Anti-immigrant sentiment has risen in the past two decades.
Survey Shows Rising Hostility Towards Foreigners
Image by Brenton Geach - Gallo Images

Hostility towards foreigners in South Africa is at a higher level than at any point in the past two decades. This is according to Steven Gordon, researcher at the Human Sciences Research Council (HSRC).

Gordon referred to the results of the South African Social Attitudes Survey, a longitudinal study undertaken by the HSRC since 2003. In 2003, some 34% of South African adults said that would welcome all immigrants, while 32% said they would accept none. The remainder said they would accept some.

While willingness to accept immigrants had declined over this period, this had accelerated around the time of the Covid pandemic. In 2021, 26% of respondents said that they would welcome all immigrants, against 30% who wanted none.

In 2025, the latest round of the survey, the proportion willing to accept all immigrants had more than halved since 2003, to 15%. Those hostile to all immigration (willing to accept no immigrants) had risen to 42%.

There were notable regional variances in the growth of anti-immigrant sentiment. These tended to those in which immigrants tended to settle – Gauteng, KwaZulu-Natal, Limpopo, and Mpumalanga.
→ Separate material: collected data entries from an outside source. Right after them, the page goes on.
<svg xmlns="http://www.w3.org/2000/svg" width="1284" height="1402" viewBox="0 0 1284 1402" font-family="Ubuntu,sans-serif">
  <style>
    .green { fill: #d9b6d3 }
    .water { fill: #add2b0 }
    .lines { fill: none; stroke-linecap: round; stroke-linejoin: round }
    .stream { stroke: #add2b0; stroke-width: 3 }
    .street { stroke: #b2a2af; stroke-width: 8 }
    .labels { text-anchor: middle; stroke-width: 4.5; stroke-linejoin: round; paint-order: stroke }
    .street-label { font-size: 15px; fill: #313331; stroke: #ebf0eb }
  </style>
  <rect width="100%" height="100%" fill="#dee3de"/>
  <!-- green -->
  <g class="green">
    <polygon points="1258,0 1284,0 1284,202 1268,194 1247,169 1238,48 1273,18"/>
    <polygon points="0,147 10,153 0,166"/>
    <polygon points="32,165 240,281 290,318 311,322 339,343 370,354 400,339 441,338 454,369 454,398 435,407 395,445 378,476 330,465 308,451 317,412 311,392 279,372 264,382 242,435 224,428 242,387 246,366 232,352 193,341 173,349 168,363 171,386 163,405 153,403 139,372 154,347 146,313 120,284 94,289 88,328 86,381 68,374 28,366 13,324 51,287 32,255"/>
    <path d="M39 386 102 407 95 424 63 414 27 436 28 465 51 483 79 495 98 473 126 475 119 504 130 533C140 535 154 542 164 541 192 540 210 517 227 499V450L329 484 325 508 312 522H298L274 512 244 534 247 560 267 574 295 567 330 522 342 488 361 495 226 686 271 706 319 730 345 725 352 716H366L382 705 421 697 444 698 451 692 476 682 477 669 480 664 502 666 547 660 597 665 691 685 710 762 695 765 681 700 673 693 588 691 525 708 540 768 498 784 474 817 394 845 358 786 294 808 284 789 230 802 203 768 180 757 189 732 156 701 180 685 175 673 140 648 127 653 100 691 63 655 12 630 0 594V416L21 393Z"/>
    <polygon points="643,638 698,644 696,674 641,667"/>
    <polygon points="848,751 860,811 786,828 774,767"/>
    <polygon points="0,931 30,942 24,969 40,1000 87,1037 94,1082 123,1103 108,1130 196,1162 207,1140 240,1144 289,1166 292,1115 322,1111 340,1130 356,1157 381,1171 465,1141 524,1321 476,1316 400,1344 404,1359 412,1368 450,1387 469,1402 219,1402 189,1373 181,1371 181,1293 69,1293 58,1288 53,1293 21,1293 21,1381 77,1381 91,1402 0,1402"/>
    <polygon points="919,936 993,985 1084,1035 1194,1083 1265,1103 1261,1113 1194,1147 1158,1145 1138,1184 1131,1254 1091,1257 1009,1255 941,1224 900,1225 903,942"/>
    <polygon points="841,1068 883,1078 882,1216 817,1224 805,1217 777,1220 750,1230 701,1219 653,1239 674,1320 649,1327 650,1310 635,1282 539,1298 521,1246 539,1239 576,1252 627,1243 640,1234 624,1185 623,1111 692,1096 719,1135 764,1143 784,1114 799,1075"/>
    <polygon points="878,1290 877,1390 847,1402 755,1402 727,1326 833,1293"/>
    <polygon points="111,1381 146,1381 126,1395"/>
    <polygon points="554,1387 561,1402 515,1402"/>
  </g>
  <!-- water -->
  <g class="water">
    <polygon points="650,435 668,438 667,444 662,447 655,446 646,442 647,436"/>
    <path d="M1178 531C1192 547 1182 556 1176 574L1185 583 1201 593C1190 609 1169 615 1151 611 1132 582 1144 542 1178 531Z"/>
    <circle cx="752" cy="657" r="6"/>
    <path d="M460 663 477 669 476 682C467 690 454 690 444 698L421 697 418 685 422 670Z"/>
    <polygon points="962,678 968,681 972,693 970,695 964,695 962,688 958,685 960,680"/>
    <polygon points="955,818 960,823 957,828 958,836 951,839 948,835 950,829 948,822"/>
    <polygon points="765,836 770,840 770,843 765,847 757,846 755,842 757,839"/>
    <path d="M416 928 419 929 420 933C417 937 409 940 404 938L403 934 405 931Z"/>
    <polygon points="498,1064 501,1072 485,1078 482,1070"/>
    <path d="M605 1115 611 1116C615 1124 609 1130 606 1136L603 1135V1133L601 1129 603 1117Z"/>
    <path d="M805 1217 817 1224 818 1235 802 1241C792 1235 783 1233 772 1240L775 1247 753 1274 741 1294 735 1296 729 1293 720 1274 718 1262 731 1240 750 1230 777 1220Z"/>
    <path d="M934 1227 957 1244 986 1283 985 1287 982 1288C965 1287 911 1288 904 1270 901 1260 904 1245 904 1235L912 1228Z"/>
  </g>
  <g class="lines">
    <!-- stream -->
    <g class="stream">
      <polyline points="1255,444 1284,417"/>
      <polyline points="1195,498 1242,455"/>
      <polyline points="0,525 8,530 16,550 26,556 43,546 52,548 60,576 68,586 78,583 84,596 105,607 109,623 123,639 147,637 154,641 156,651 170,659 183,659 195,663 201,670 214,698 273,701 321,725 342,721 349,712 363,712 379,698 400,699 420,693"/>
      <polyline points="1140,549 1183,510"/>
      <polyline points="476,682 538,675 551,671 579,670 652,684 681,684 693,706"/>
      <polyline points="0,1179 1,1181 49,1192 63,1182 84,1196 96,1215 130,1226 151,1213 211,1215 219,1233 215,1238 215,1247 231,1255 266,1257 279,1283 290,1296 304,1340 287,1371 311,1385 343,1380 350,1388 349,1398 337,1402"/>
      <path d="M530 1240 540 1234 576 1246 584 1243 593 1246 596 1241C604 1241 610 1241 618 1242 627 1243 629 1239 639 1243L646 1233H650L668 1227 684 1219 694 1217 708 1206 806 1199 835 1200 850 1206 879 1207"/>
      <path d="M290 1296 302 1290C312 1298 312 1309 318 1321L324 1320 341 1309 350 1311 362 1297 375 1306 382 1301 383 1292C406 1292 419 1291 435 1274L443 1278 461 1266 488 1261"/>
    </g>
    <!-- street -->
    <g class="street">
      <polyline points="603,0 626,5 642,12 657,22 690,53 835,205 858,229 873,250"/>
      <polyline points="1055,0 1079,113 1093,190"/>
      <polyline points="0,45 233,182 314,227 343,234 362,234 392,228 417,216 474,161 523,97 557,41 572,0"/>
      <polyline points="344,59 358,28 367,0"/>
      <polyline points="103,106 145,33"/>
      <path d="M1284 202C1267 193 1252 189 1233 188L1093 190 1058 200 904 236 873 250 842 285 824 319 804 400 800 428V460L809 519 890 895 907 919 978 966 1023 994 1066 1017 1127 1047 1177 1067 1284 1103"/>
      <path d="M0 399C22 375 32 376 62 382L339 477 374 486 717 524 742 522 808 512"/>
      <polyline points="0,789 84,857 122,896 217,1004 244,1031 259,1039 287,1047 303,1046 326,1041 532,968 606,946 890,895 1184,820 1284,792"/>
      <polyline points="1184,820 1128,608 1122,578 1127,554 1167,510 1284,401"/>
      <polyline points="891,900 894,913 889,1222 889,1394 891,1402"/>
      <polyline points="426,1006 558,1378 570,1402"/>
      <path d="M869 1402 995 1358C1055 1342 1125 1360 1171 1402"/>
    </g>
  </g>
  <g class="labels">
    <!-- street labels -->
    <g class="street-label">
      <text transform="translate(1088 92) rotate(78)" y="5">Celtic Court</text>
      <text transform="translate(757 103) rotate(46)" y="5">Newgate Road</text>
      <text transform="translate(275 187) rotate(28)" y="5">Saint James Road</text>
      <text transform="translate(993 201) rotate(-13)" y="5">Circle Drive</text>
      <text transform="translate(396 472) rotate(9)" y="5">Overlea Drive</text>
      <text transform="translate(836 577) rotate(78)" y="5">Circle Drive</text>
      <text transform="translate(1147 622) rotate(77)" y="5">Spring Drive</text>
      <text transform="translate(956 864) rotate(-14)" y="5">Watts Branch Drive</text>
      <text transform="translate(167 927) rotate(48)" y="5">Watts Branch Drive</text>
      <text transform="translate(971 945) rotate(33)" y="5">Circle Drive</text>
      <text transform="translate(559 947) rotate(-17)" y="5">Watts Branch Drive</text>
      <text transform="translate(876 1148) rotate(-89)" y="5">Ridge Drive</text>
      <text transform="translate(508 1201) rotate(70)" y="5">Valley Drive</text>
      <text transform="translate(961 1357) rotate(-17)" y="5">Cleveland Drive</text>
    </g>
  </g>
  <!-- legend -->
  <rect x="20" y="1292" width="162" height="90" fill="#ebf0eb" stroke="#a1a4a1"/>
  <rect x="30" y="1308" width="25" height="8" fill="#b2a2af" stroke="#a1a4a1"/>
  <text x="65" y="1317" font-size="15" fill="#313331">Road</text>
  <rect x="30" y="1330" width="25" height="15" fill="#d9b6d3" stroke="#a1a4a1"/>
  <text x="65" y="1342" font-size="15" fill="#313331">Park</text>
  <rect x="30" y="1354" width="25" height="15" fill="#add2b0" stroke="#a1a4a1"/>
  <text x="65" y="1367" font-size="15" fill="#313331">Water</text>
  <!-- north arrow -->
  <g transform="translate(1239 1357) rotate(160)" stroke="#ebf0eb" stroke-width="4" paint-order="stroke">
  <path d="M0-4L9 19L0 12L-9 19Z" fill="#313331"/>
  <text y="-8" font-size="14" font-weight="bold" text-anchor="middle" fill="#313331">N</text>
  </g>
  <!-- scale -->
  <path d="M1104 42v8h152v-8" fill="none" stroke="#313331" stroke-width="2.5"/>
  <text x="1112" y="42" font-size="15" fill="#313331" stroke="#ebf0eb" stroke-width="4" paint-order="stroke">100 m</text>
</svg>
In KwaZulu-Natal, the proportion wanting no immigrants rose from 23% in 2021, to 45% in 2023 to 60% in 2025.

Gordon linked this to rising frustration in the province with the economy: 88% were dissatisfied with economic conditions, with similar proportions expecting them to deteriorate further in the coming five years.

And while sentiment towards immigrants had tended not to follow economic divides, there had been a marked increase in the hostility evinced by poorer people since 2021.

Gordon attributed this rise in class-based xenophobia to the scapegoating of foreigners amid acute economic deprivation, unemployment, and cost-of-living strains. Poor people are also especially vulnerable to crime. “Such problems, as experts have argued again and again, cannot be directly laid at the feet of immigrants living in the country. But it would appear that they are getting blamed anyway,” writes Gordon.

To deal with this, Gordon proposed reinvigorating the not particularly effective 2019 National Action Plan to Combat Racism, Racial Discrimination, Xenophobia, and Related Intolerance. Leaders in all spheres needed to speak out against xenophobia and beware of allowing immigrants to be scapegoated for social problems.

Gordon did not, however, discuss the spillover effects of hostility – sometimes with implicit political sanction – directed against such groups as political opponents, minorities. or farmers. Legitimating such hostility provides a template for doing so in other contexts.